The other evening I got to reading this old rant about and how most companies don’t understand platforms, being far too focused on building short-sighted products instead of the underlying infrastructure that ties it all together. However, the writer of this post doesn’t make the distinction between ‘platforms and products’ entirely clear, I understood a platform to be APIs, data, and overall communication between teams and codebases whereas a ‘product’ is something that customers end up seeing. Like an app, for instance.
Stevey argues that Amazon is way better at building platforms than Google is:
So one day Jeff Bezos issued a mandate. He's doing that all the time, of course, and people scramble like ants being pounded with a rubber mallet whenever it happens. But on one occasion -- back around 2002 I think, plus or minus a year -- he issued a mandate that was so out there, so huge and eye-bulgingly ponderous, that it made all of his other mandates look like unsolicited peer bonuses.
His Big Mandate went something along these lines:
1. All teams will henceforth expose their data and functionality through service interfaces.
2. Teams must communicate with each other through these interfaces.
3. There will be no other form of interprocess communication allowed: no direct linking, no direct reads of another team's data store, no shared-memory model, no back-doors whatsoever. The only communication allowed is via service interface calls over the network.

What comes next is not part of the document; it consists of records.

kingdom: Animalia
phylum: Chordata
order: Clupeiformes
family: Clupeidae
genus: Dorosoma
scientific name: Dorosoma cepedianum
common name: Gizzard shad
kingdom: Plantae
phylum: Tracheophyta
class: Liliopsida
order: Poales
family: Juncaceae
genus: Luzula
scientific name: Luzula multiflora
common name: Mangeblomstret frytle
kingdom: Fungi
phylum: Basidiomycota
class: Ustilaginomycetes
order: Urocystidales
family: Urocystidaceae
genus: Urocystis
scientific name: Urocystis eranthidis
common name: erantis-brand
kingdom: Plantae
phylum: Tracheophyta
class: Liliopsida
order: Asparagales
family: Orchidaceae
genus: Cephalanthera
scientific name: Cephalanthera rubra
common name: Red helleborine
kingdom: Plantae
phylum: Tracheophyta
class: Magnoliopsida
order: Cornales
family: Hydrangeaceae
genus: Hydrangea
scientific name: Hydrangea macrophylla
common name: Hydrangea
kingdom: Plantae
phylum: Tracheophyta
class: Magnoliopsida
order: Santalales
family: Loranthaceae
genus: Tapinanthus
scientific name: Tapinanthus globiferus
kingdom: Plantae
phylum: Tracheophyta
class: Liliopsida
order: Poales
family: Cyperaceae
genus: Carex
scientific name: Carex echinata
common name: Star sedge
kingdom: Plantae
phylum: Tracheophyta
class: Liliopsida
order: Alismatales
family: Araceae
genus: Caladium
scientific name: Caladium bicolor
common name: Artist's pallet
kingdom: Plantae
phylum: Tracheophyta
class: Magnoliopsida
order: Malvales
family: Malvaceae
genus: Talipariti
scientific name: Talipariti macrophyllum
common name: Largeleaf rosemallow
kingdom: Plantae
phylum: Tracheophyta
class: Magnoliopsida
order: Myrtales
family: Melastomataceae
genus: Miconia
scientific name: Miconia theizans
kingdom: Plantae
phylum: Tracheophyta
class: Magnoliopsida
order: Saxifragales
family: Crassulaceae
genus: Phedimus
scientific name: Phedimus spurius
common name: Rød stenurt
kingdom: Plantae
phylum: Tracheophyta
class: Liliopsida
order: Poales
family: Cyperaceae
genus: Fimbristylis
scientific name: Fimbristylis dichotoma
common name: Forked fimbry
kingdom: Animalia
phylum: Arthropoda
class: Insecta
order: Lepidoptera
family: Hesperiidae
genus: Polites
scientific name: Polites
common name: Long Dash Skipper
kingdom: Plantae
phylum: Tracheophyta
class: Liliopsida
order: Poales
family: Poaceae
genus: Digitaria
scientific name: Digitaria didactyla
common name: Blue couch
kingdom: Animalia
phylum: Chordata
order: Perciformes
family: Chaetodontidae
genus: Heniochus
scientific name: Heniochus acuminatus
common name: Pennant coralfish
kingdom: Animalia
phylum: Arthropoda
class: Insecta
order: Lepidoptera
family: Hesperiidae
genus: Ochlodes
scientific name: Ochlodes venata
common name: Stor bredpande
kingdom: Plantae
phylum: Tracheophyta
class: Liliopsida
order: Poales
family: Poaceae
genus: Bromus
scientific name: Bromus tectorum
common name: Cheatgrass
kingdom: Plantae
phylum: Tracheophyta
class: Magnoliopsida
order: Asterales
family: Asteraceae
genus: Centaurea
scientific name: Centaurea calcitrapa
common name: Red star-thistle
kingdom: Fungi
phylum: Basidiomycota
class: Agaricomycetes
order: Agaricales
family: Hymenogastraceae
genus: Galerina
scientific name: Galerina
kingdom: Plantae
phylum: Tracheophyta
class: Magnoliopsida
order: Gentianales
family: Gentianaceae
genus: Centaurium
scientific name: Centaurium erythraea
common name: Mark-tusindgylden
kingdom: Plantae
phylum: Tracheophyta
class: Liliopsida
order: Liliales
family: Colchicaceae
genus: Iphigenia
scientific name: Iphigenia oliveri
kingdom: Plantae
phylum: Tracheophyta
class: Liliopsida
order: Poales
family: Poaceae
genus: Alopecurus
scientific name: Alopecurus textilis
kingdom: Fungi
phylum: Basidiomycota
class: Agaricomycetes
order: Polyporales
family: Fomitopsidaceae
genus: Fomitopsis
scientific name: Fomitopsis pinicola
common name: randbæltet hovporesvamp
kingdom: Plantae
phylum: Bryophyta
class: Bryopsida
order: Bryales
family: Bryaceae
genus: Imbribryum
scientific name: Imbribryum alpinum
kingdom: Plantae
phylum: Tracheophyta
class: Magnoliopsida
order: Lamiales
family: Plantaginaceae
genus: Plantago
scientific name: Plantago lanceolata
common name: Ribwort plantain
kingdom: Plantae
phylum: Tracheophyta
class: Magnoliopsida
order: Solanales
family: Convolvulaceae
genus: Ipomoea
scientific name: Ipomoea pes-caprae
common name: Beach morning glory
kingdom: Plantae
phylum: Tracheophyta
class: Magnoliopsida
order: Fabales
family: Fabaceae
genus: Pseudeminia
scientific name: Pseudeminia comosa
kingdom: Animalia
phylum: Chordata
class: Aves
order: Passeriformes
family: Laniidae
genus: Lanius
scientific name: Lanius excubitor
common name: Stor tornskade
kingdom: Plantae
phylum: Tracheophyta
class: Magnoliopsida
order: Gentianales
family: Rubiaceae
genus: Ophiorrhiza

4. It doesn't matter what technology they use. HTTP, Corba, Pubsub, custom protocols -- doesn't matter. Bezos doesn't care.
5. All service interfaces, without exception, must be designed from the ground up to be externalizable. That is to say, the team must plan and design to be able to expose the interface to developers in the outside world. No exceptions.
6. Anyone who doesn't do this will be fired.
7. Thank you; have a nice day!
Ha, ha! You 150-odd ex-Amazon folks here will of course realize immediately that #7 was a little joke I threw in, because Bezos most definitely does not give a shit about your day.
This is all written nearly a decade ago now so it’s probably not the case today. But the reason why this post caught my attention is because I reckon this is something that relates to design systems somewhat: most folks think that design systems should be owned by a product team at a company but this is totally the wrong way to think about it in my opinion. Yes, a DS team is supporting multiple products — apps, websites, internal tools — but really they’re platform people. They should care first and foremost about the platform.
The platform in this example would be their component library, the styles, their guide, their design process feedback. Which is weird because I’m a product designer on a platform team and so the job description doesn’t make much sense to me. Platform designer sounds better.
Anyway, I loved this post a great deal and this distinction between platforms and products made something click in my head that I’ve been thinking about for a long time but have been unable to put into words.